The revoked certificate will appear in the list of revoked certificates.

If you double click on it, you will be able to get information about it again.

You can also double-check its serial number if you wish.

5. Publish a revocation list (CRL)

Now that this certificate has been revoked, you must add its serial number to one of your revocation lists so that your client workstations can know that it has been revoked.

To do this, right-click "All Tasks -> Publish" on the "Revoked Certificates" folder.

Choose "New CRL" to publish a complete "CRL".

As you can see, you have the choice between :

• New CRL : contains the complete list of serial numbers of revoked certificates on your certificate authority.
• Delta CRL only : contains only the list of serial numbers of the last certificates revoked after the creation of the complete certificate revocation list (CRL).
  This type of revocation list obviously requires that a first certificate revocation list (CRL) has been published beforehand.

To verify that the revoked certificate has been added to the certificate revocation list (CRL), right-click "Properties" on the "Revoked Certificates" folder.

In the "View CRLs" tab, you can see that a revocation list has just been published.
To obtain information about it, click on the "View CRL" button.

In the "Certificate Revocation List" window that appears, go to the "Revocation List" tab.

In this "Revocation List" tab, you will see the list of serial numbers of revoked certificates on your certification authority.
If you select a serial number from this list, you will be able to see when and why it was revoked.
In our case, we can see that we revoked this certificate for : Key compromised.

If you attempt to access the secure service using the certificate you have just revoked, an error will occur.
In our case, if we try to access our web server with Internet Explorer, the error "This organization's certificate has been revoked" appears and access to the desired website is completely blocked.
Indeed, as you can see, when a certificate is revoked, you can't ignore this security issue.
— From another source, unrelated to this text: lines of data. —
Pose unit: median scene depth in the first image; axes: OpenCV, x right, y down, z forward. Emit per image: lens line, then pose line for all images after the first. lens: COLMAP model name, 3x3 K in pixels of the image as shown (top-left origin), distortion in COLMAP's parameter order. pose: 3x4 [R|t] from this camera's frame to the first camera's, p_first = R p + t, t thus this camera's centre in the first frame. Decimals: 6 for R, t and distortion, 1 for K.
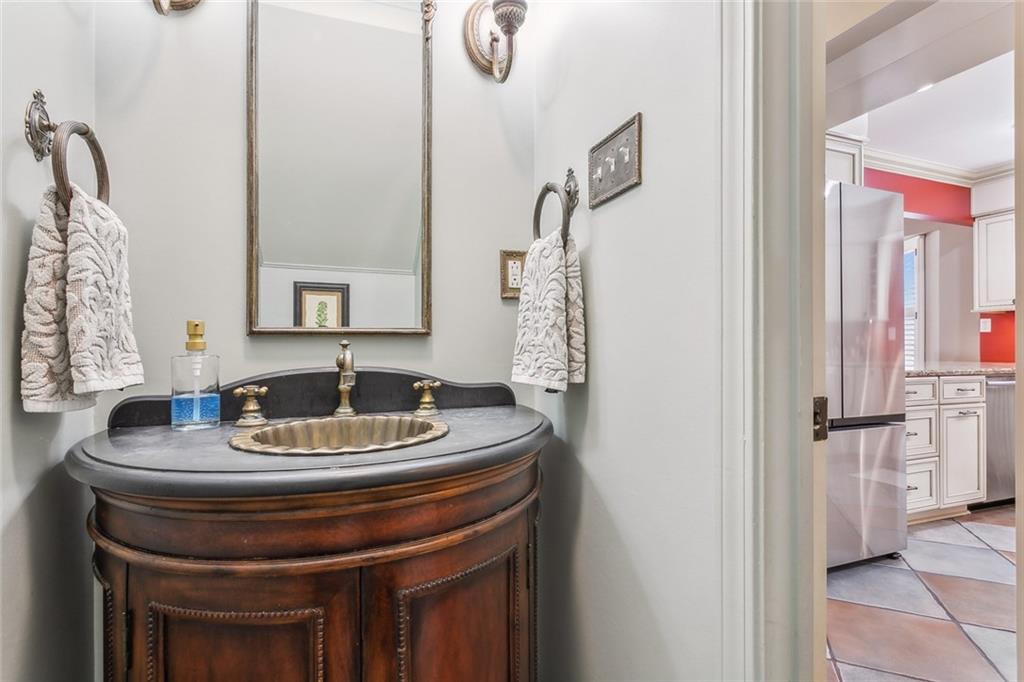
lens RADIAL K [[492.1, 0, 502.8], [0, 492.1, 348.5], [0, 0, 1]] dist [0.001175, 0.000999]
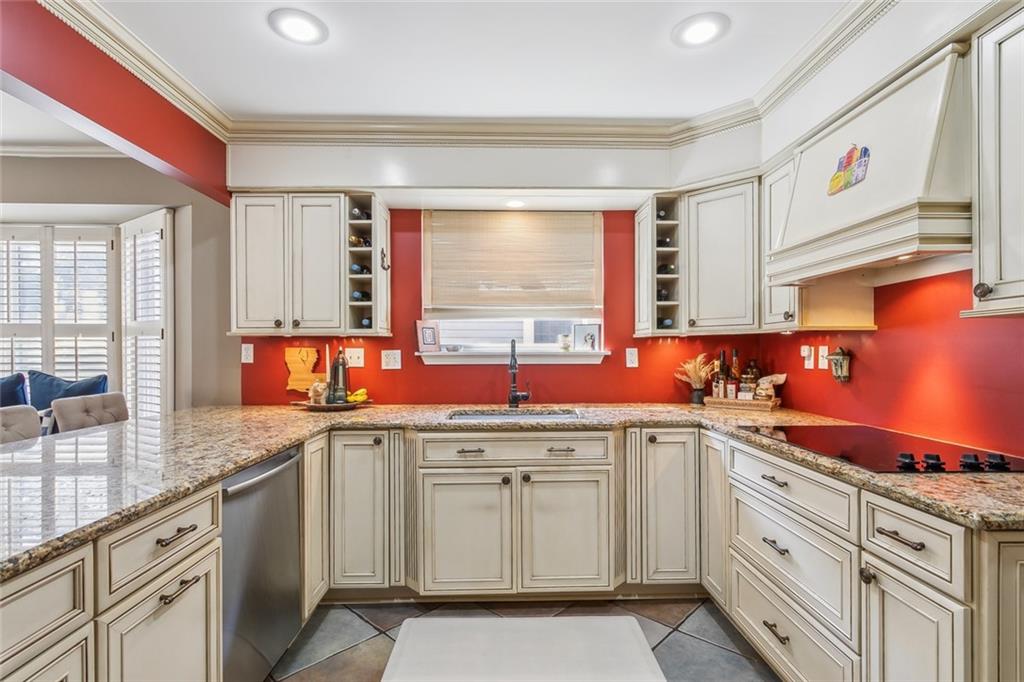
lens RADIAL K [[492.1, 0, 508.9], [0, 492.1, 354.7], [0, 0, 1]] dist [0.001175, 0.000999]
pose [[0.339533, -0.007000, 0.940568, 0.598129], [-0.003192, 0.999958, 0.008595, -0.071002], [-0.940589, -0.005921, 0.339496, 0.551964]]
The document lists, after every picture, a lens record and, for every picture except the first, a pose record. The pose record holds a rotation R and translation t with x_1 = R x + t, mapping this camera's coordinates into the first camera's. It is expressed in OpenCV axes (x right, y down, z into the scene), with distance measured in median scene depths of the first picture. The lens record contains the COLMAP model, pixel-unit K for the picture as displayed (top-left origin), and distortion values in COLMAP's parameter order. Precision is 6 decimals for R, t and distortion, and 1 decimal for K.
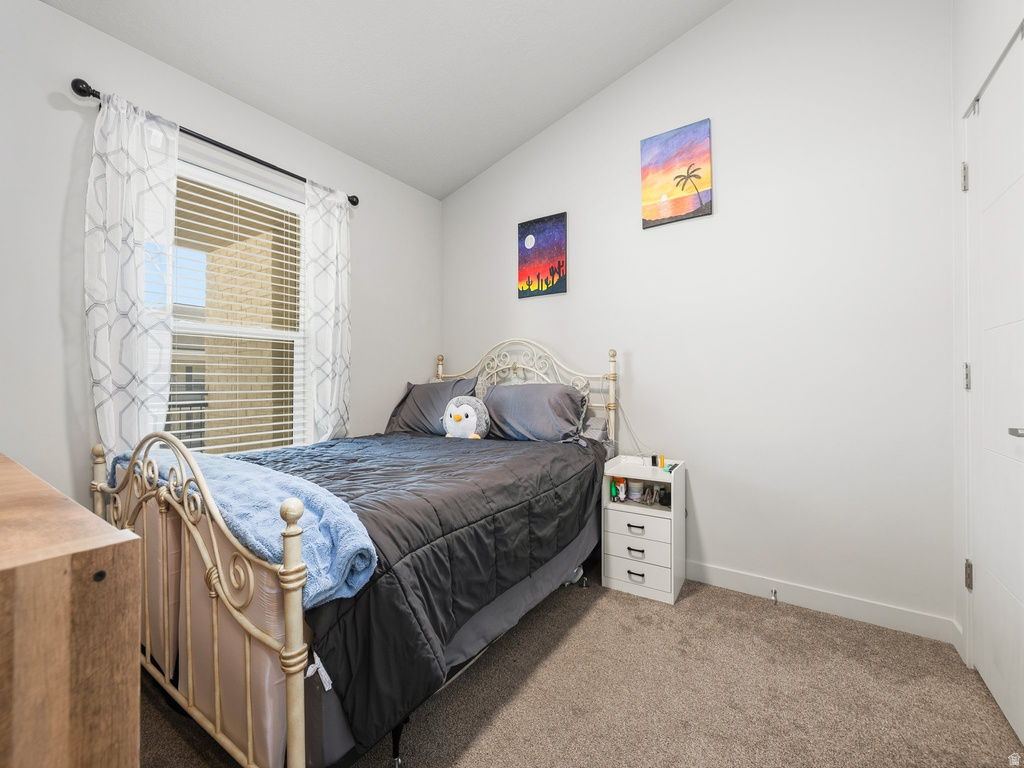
lens RADIAL K [[429.8, 0, 503.8], [0, 429.8, 380.8], [0, 0, 1]] dist [-0.001459, 0.000005]
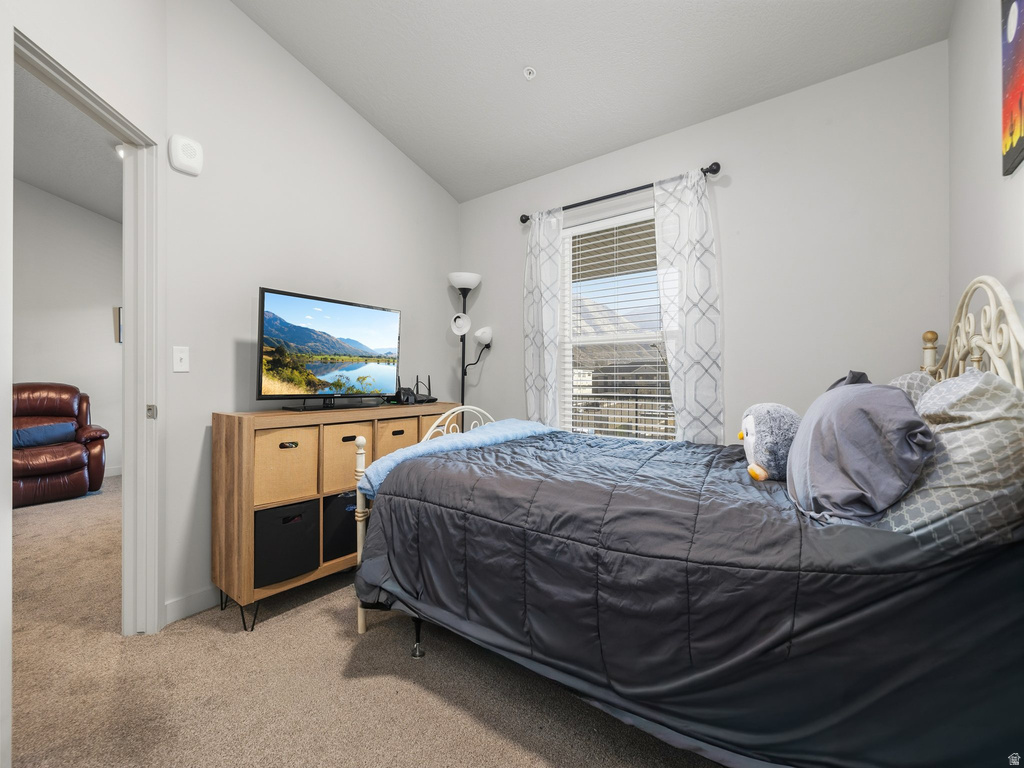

However, it's also possible that you still have access to this same service from other servers or client workstations.
Indeed, as explained above, clients keep a copy of your revocation lists in cache for a certain time (which corresponds to the frequency of publication of these).

6. Force the update of the revocation cache of the client PC

When a client checks if one of your certificates has been revoked, he downloads a copy of your revocation lists (CRLs and CRL delta) and keeps them for a certain period of time.
To find out how long these copies will be kept in the cache of your client computer, open the "Certification Authority" console (on your CA server) and right-click "Properties" on the "Revoked Certificates" folder.

If you go to the "CRL Publishing Parameters" tab, you will be able to see how often :

• the revocation list (CRL) is published
• the delta revocation list (delta CRL) is published

On the client side, copies of these lists will be kept for the time indicated here for each of them.

To force a client-side revocation status update, clear your web browser's cache.

Erase everything.

Then, open a command prompt and force the update of the revocation cache of your computer or server by running the command :

Batch

certutil -setreg chain\ChainCacheResyncFiletime @now

Now, if you open your web browser again and attempt to re-access the secure website with a revoked certificate, you will see the "This organization's certificate has been revoked" error.